A quoi sert d’avoir des yeux, un corps, des sens si c’est pour reproduire la vie telle que l’ont imaginé, ceux qui n’ont pas d’imagination et qui en conséquence se satisfont de relire pour la millième fois le même roman, de parcourir les mêmes rues en répétant toujours le même discours ? Une vie sans romantisme ressemble donc à chaque seconde à une mort annoncée, c’est-à-dire dénuée de vie. Vivre, c’est être en mouvement, parfois sur la corde raide, vivre c’est tanguer entre ses sentiments et la découverte du monde. Si on ajoute à cela que la promenade peut prendre la forme d’une errance urbaine et volontiers nocturne dans des quartiers où la bienséance n’est pas de mise face à l’irruption du désir, on aura compris que de Pigalle aux bas fonds de Buenos Aires s’élabore une forme de transgression au parfum aussi sourd et violent que les fantasmes les plus débridés.

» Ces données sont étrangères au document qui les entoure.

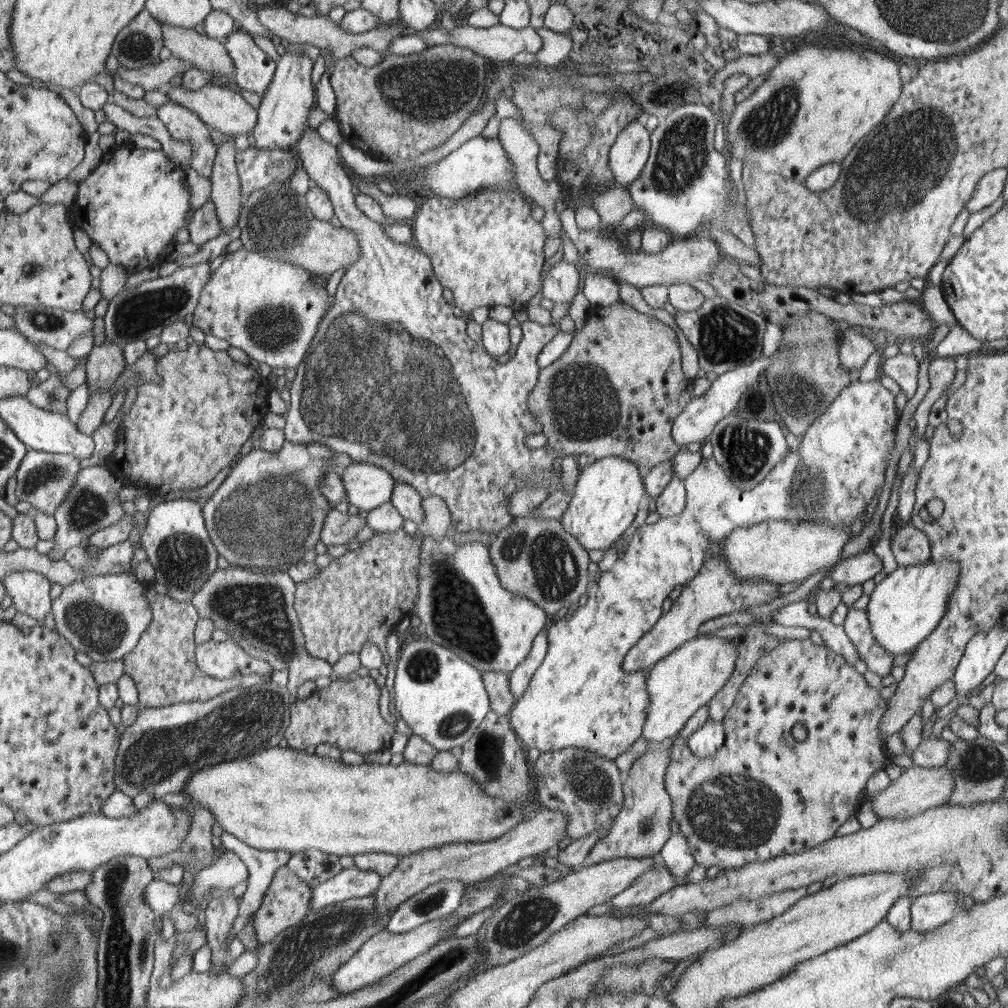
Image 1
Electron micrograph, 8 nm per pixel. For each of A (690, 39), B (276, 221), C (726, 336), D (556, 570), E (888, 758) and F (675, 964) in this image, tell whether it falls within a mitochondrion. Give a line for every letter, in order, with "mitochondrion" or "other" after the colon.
A: other
B: mitochondrion
C: mitochondrion
D: mitochondrion
E: other
F: other

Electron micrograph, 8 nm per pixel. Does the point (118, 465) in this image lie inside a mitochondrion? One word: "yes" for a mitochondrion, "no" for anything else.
no

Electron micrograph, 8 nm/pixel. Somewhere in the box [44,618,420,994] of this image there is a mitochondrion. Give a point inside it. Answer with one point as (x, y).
(250, 719)

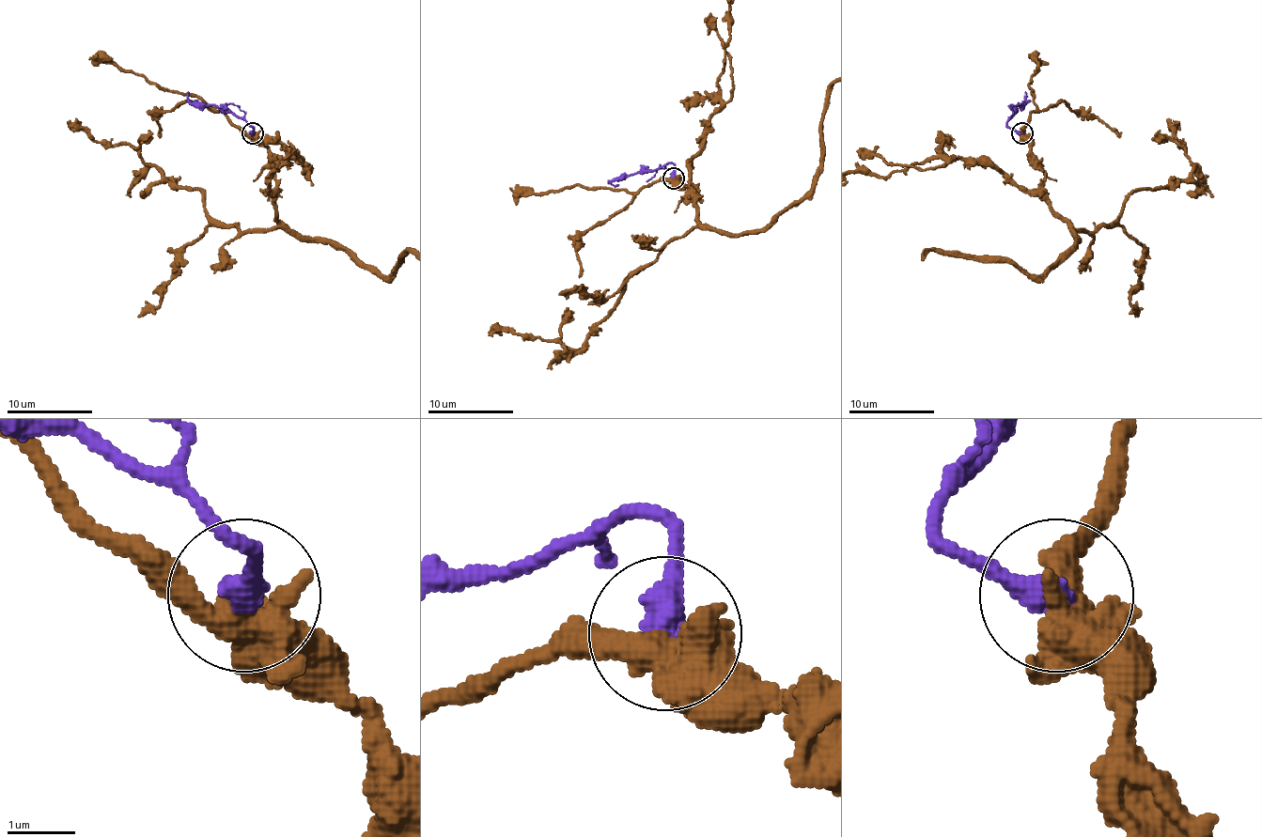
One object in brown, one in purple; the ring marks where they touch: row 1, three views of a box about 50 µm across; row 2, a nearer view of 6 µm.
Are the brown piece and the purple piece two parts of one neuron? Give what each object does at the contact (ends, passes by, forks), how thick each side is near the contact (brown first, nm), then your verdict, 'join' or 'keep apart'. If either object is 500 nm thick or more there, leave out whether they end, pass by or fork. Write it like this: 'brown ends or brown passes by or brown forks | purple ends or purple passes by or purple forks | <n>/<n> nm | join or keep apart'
brown forks | purple ends | 440/460 nm | keep apart

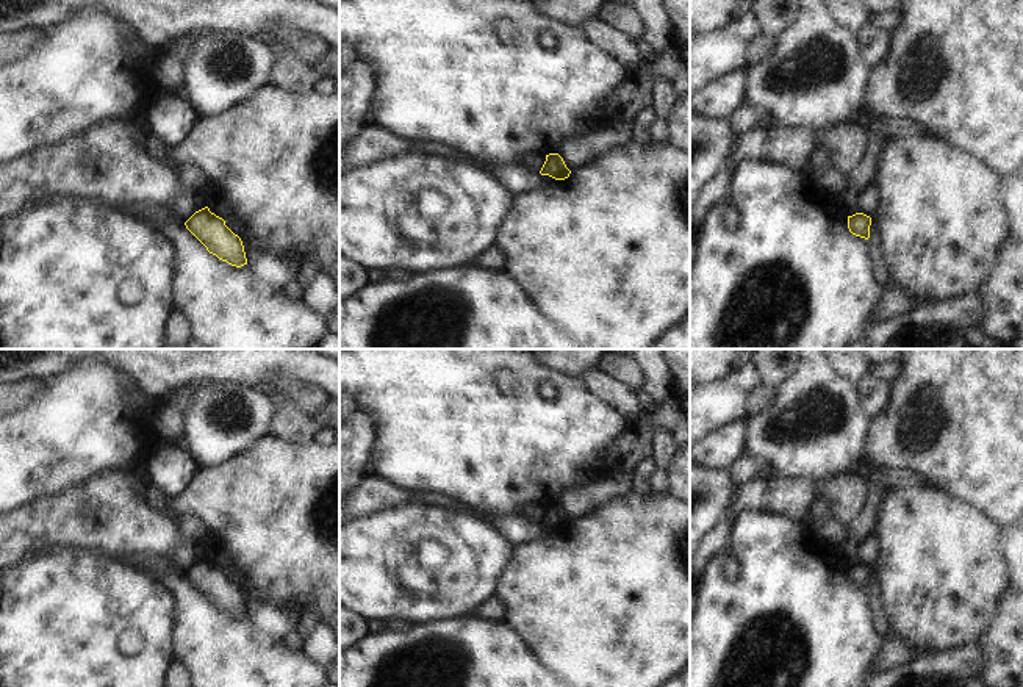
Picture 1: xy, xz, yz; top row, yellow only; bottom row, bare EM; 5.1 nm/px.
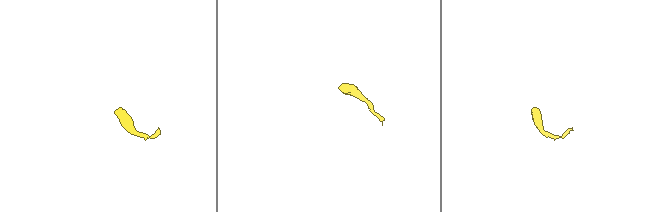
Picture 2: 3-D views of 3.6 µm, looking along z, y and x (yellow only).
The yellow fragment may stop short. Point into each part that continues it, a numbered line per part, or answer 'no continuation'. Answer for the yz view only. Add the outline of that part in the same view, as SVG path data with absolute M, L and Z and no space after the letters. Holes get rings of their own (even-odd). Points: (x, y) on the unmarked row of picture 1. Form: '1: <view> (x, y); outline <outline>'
no continuation

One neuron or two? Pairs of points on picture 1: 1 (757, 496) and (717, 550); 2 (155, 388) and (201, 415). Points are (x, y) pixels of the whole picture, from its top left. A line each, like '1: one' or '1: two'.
1: one
2: two

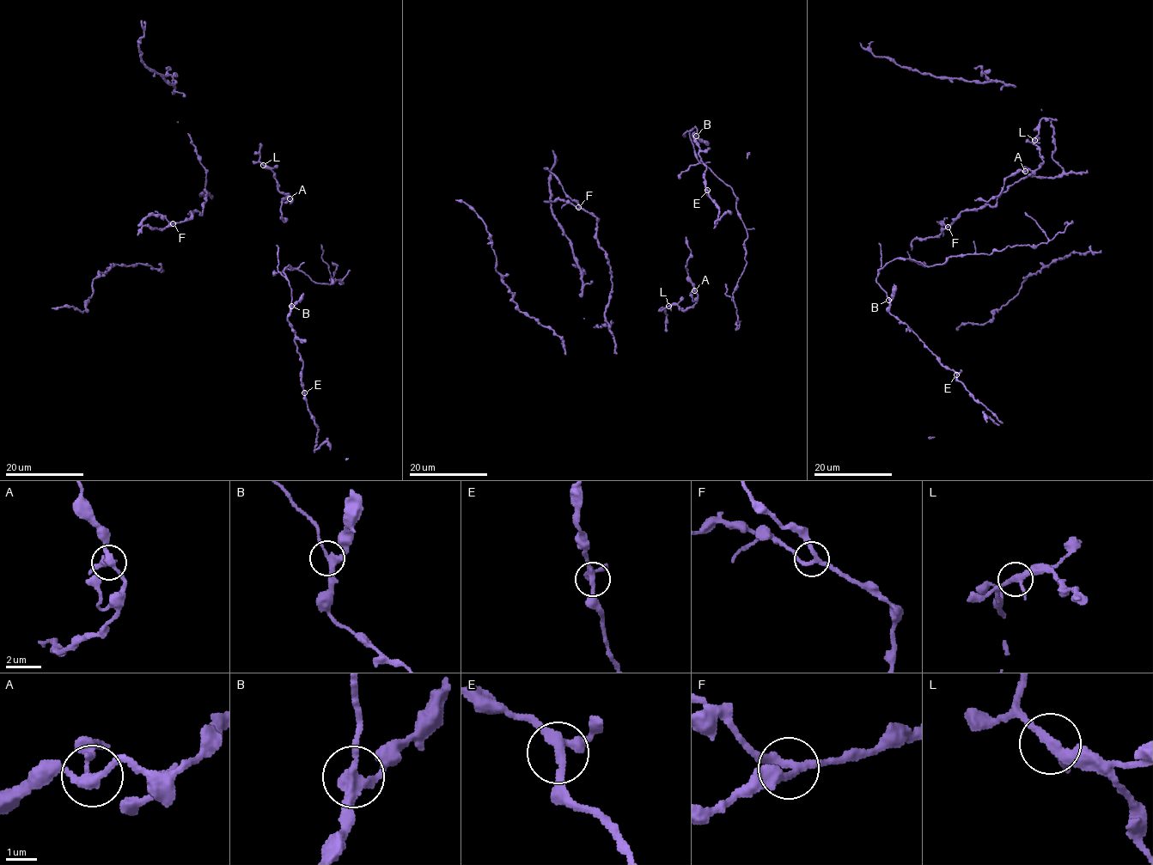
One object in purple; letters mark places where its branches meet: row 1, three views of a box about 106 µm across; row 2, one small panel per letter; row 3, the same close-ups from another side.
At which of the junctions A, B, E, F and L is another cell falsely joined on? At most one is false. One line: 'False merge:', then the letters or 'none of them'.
False merge: B

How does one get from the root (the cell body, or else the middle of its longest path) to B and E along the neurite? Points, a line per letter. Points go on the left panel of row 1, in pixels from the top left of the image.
B: (322, 250), (330, 280), (343, 283), (315, 283), (289, 264), (283, 272), (291, 305)
E: (322, 250), (330, 280), (343, 283), (315, 283), (289, 264), (283, 270), (304, 392)

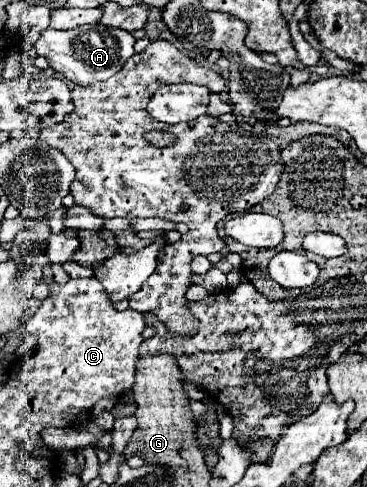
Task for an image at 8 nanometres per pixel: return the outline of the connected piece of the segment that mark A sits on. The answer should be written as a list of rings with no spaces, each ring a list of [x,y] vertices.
[[[85,24],[75,30],[51,30],[51,28],[45,30],[37,40],[35,50],[39,56],[45,56],[51,68],[61,72],[69,82],[87,86],[117,74],[123,68],[123,64],[135,54],[133,46],[135,46],[135,38],[131,32],[111,26]]]

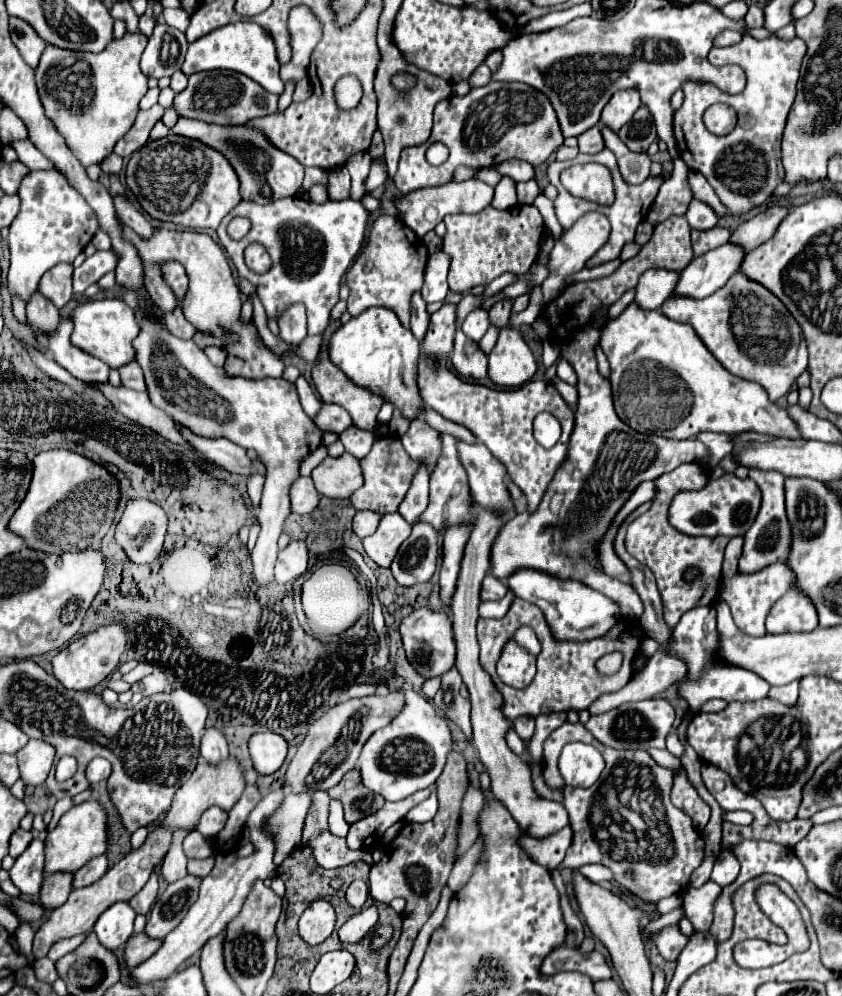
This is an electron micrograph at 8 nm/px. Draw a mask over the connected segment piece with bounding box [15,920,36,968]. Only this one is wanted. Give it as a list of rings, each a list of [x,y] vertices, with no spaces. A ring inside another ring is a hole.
[[[19,920],[19,926],[15,930],[17,934],[17,942],[19,942],[19,948],[21,948],[21,954],[25,954],[25,958],[29,961],[29,965],[33,968],[36,961],[33,952],[31,952],[31,944],[33,944],[33,936],[35,936],[35,930],[31,928],[29,922],[21,922]]]

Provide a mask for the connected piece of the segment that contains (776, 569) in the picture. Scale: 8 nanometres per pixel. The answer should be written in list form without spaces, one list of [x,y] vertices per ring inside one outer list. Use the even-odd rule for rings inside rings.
[[[775,562],[771,566],[761,568],[759,572],[753,572],[753,574],[737,572],[731,578],[723,578],[721,598],[731,608],[731,614],[733,614],[733,620],[735,620],[737,628],[741,628],[749,636],[763,636],[765,634],[765,618],[767,618],[771,606],[777,602],[777,598],[781,598],[785,592],[789,592],[793,588],[793,580],[795,580],[793,572],[785,564]],[[745,616],[751,622],[745,622]]]

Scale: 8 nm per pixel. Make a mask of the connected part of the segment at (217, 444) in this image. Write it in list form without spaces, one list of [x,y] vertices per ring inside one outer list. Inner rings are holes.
[[[179,428],[179,430],[197,452],[201,450],[201,454],[205,454],[217,466],[243,476],[265,474],[265,464],[259,458],[249,458],[241,446],[229,442],[227,438],[199,438],[185,428]]]

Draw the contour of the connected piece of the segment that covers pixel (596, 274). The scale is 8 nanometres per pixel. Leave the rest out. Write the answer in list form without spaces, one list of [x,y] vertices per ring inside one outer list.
[[[611,260],[611,262],[605,262],[601,266],[593,266],[593,268],[583,268],[579,270],[577,274],[573,274],[573,278],[569,278],[569,282],[581,282],[581,280],[595,280],[595,278],[605,278],[609,274],[613,274],[617,268],[619,268],[621,260]]]

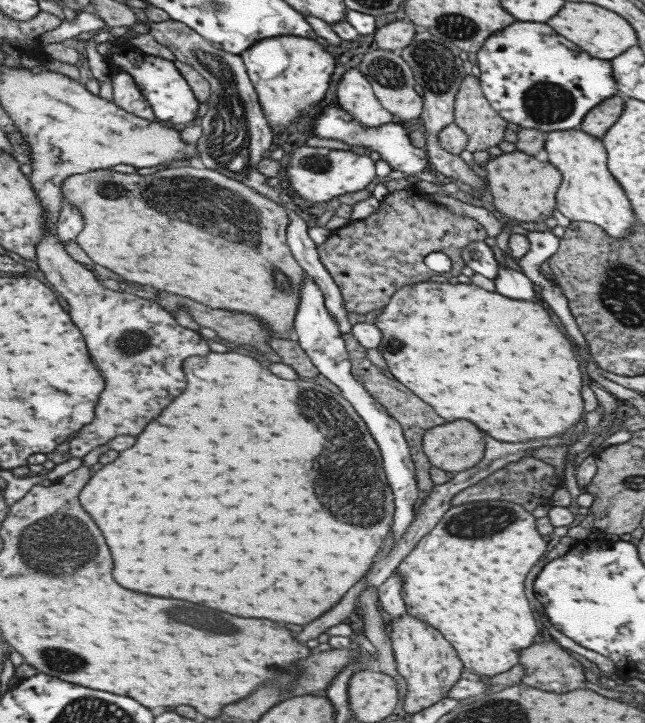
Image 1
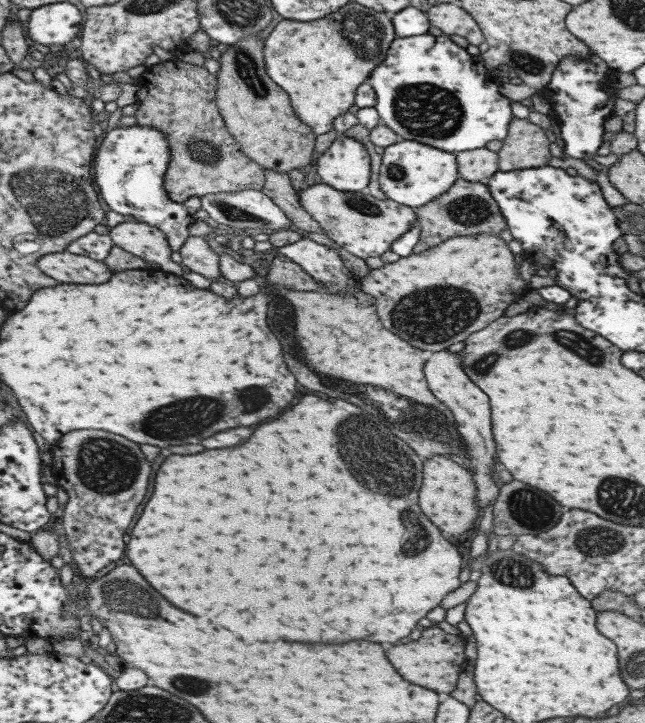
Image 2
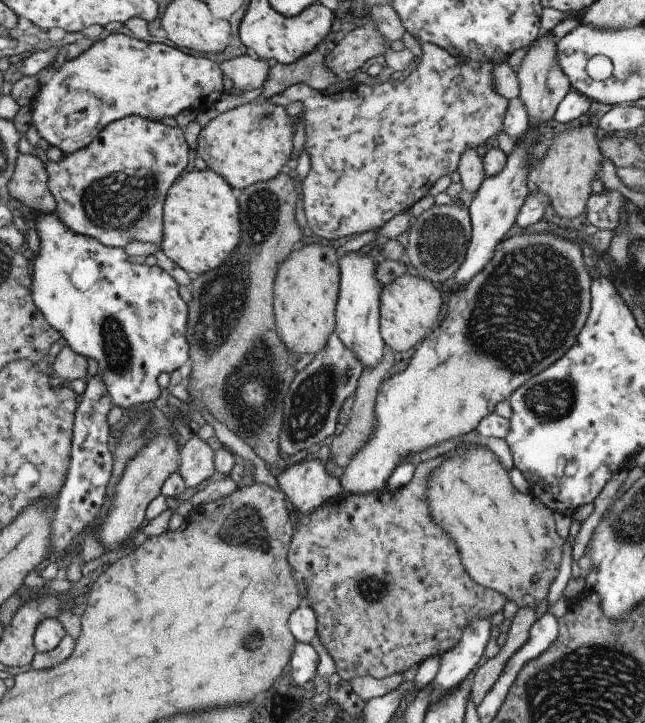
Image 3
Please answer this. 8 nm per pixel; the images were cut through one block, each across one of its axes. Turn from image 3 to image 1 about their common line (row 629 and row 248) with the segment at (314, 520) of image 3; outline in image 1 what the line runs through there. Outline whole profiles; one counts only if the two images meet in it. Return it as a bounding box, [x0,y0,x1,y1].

La liberté de se connaître, de rencontrer la compagne d’une nuit est celle de parcourir la ville, de l’interroger sans relâche sur ce qu’elle dissimule de soi disant honteux sous son couvercle de plomb.
Ici l’élégance, le style , la pudeur même , n’ont rien à voir avec l’esprit bourgeois et le goût de l’épargne. Bien au contraire un dandysme conséquent est celui qui affiche sa descente aux enfers comme une exploration esthétique du sentiment de perte. C’est au bord du gouffre que s’affirme la beauté. Les amateurs de l’impossible, ceux qui recherchent toute une vie le « duende » où l’heure bleue jazzistique savent de quelle exigence se nourrit une légèreté qui ne doit rien à la frivolité.
Dans les années 1983 – 1985 Jean Louis Ducournau a créé la revue Tango avec Ricardo Mosner comme directeur artistique et illustrateur. Le succès a été à la hauteur de l’exigence. Les numéros passés sont épuisés.Tango renaît aujourd’hui comme une sorte d’accord parfait entre le désir fulgurant et son expression urbaine et nocturne. Se voulant aussi intense que fragile, Tango taquine le diable pour 4 numéros. Pourquoi résister à l’enfer quand il ressemble au jardin des délices ?
Le numéro 2 de Tango sortira en Novembre 2010. le numéro 1 se trouve dans les très bonnes librairies et certainement pas rue de Lappe. Jean Echenoz, Carlos Gardel, Francis Marmande, Patrice Bollon, Ricardo Mosner et bien d’autres larguent ici les amarres de la frilosité. Il fait vertigineusement beau au pays de la revue Tango . Site : tango-bar-editions.com
Ps : En lisant la revue j’ai eu une pensée émue pour le sublime film de Jean Daniel Pollet
avec Claude Melki revisitant le tango sur une musique composée par Antoine Duhamel.